Avrupa Birliği (AB) liderleri, Ukrayna'nın ve Avrupa’nın güvenliği üzerine görüşmeler yapmak amacıyla 6 Mart 2025 tarihinde Brüksel'de olağanüstü bir zirve yapacak.
AB Konseyi Başkanı Antonio Costa, sosyal medya platformu X üzerinde bu konuya dair bazı açıklamalarda bulundu.
Costa, "Ukrayna ve Avrupa'nın güvenliği için kritik bir dönemeçten geçiyoruz." diyerek, zirvenin taşıdığı önemi belirtti.
KARARIN NEDENİ RUSYA SALDIRILARI
Zirve kararı, Rusya'nın Ukrayna’ya yönelik büyük çaplı işgalinin üçüncü yılı münasebetiyle, Rusya'nın 13 bölgeye yönelik en kapsamlı insansız hava aracı saldırısının hemen ardından alındı. Bu saldırılar, en az üç kişinin yaşamını yitirmesine neden olurken, bölgede gerilimi daha da arttırdı.

AVRUPA, BARIŞ MÜZAKERELERİNE ENDİŞEYLE BAKIYOR
Bu süreçte, ABD Başkanı Donald Trump'ın Rusya ile savaşın sona erdirilmesi için Ukrayna ve AB'nin katılımı olmadan müzakereler yürütmesi Avrupa'da kaygılara yol açtı.
Trump yönetimi, Çin'e yoğunlaşma hedefiyle Avrupa'nın savunmasına daha fazla yatırım yapmasının gerekliliğini vurguladı.
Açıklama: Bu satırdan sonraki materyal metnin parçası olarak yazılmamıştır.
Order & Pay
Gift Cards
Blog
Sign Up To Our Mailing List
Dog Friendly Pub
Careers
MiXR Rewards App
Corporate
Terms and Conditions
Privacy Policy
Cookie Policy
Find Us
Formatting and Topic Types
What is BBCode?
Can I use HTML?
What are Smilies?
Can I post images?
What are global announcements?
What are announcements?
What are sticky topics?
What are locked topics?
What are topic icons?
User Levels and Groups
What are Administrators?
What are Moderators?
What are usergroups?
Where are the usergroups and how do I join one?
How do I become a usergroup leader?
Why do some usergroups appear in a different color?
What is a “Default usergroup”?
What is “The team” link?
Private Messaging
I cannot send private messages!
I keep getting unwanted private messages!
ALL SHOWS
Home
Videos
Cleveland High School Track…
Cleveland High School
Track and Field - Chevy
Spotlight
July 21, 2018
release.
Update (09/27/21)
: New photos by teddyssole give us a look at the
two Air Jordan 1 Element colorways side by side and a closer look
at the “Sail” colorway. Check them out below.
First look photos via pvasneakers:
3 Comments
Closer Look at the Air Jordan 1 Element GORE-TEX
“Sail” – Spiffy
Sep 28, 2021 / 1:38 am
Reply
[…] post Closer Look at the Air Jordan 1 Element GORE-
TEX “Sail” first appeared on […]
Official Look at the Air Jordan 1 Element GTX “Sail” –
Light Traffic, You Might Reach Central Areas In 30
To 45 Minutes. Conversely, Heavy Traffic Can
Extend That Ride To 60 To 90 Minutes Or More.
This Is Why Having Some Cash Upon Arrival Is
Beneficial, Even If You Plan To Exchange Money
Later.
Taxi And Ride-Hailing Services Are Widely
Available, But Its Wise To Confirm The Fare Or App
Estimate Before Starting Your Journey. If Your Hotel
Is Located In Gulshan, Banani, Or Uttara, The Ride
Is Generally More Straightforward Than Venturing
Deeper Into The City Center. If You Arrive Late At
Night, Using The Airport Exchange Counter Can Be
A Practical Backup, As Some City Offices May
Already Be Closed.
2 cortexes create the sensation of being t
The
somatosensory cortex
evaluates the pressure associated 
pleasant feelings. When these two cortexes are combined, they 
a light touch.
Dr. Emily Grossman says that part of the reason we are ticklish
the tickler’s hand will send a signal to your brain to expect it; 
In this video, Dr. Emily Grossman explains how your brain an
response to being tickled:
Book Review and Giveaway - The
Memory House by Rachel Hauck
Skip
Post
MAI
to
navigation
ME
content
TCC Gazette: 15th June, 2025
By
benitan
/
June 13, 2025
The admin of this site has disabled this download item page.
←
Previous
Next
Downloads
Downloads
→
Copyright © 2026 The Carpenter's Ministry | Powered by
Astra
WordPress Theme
UKRAYNA'YA DESTEK ARTIRILACAK
Tüm bu gelişmeler ışığında, AB liderleri zirvede Ukrayna'ya sağlanacak desteğin artırılması, Avrupa'nın güvenlik garantilerinin değerlendirilmesi ve savunma harcamalarına yönelik finansman konularını ele alacak. Avrupa Komisyonu, gelecek on yıl içinde AB savunma yatırımları için 500 milyar euroya ihtiyaç duyulduğunu öngörüyor.
Bu kapsamda, mevcut AB kaynaklarının savunma amaçlı kullanımı ve savunma yatırımlarının AB hükümet harcama sınırlarından muaf tutulması da gündeme gelecek.

27 ÜLKENİN LİDERİ ZİRVEYE KATILACAK
Yapılacak olan zirveye, AB üyesi 27 ülkenin devlet ve hükümet başkanlarının yanı sıra, Avrupa Komisyonu Başkanı Ursula von der Leyen ve diğer üst düzey AB yetkililerinin katılması bekleniyor.
Von der Leyen ve diğer AB yetkilileri, Rusya'nın işgalinin üçüncü yıl dönümünde Ukrayna'ya desteklerini ifade etmek amacıyla Kiev'i ziyaret etmeyi planlıyorlar.
Sonuç olarak, 6 Mart'ta gerçekleştirilecek bu olağanüstü zirve, AB'nin Ukrayna'ya olan desteğini güçlendirmek ve Avrupa’nın güvenliğini artırmak açısından önemli bir adım teşkil ediyor.